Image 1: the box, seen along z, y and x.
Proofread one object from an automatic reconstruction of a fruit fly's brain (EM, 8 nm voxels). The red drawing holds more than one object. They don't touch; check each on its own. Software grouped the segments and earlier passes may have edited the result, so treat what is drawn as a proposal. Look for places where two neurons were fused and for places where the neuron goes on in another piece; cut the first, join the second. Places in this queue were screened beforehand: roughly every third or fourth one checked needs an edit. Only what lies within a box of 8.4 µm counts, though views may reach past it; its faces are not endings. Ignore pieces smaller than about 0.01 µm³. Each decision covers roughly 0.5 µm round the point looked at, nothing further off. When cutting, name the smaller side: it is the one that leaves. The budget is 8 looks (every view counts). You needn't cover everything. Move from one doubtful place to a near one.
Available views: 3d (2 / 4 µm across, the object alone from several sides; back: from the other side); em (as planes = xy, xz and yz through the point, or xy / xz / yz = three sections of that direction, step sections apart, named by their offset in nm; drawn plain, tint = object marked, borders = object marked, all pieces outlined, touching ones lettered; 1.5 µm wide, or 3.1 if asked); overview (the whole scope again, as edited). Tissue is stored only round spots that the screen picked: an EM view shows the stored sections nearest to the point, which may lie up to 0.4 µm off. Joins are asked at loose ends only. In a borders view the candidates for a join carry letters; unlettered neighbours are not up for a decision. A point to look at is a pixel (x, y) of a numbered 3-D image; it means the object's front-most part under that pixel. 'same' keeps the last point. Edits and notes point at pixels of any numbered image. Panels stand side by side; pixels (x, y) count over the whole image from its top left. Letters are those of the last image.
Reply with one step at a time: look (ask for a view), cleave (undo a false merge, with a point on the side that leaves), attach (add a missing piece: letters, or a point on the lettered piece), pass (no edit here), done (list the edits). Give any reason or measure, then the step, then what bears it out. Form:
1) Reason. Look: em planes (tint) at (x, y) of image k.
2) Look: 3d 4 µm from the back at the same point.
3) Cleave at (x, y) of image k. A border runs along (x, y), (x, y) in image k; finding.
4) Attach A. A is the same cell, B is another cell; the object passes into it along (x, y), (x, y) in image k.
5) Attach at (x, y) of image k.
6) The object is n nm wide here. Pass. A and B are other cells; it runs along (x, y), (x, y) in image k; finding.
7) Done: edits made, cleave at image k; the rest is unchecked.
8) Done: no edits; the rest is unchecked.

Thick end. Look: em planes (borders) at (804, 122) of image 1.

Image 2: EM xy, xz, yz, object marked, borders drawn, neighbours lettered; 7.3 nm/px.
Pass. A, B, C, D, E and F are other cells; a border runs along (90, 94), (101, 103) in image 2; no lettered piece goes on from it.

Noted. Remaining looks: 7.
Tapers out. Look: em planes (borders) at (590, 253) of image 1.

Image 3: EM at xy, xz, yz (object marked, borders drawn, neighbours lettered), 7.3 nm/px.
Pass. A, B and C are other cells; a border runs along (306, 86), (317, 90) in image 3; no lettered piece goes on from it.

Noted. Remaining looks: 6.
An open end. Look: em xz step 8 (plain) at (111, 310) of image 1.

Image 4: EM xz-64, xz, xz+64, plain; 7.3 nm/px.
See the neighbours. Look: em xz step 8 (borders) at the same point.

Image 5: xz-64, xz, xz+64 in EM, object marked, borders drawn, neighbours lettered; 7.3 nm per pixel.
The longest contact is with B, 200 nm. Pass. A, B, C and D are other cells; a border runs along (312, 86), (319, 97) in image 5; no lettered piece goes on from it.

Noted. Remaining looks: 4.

········

● **AIM OF THE EXERCISE**
Only the lines above starting at the line that holds "4) Attach A." and ending at the line that holds "7) Done: edits" are to be repeated, exactly and in full.

● **WRITTEN ANSWER**
4) Attach A. A is the same cell, B is another cell; the object passes into it along (x, y), (x, y) in image k.
5) Attach at (x, y) of image k.
6) The object is n nm wide here. Pass. A and B are other cells; it runs along (x, y), (x, y) in image k; finding.
7) Done: edits made, cleave at image k; the rest is unchecked.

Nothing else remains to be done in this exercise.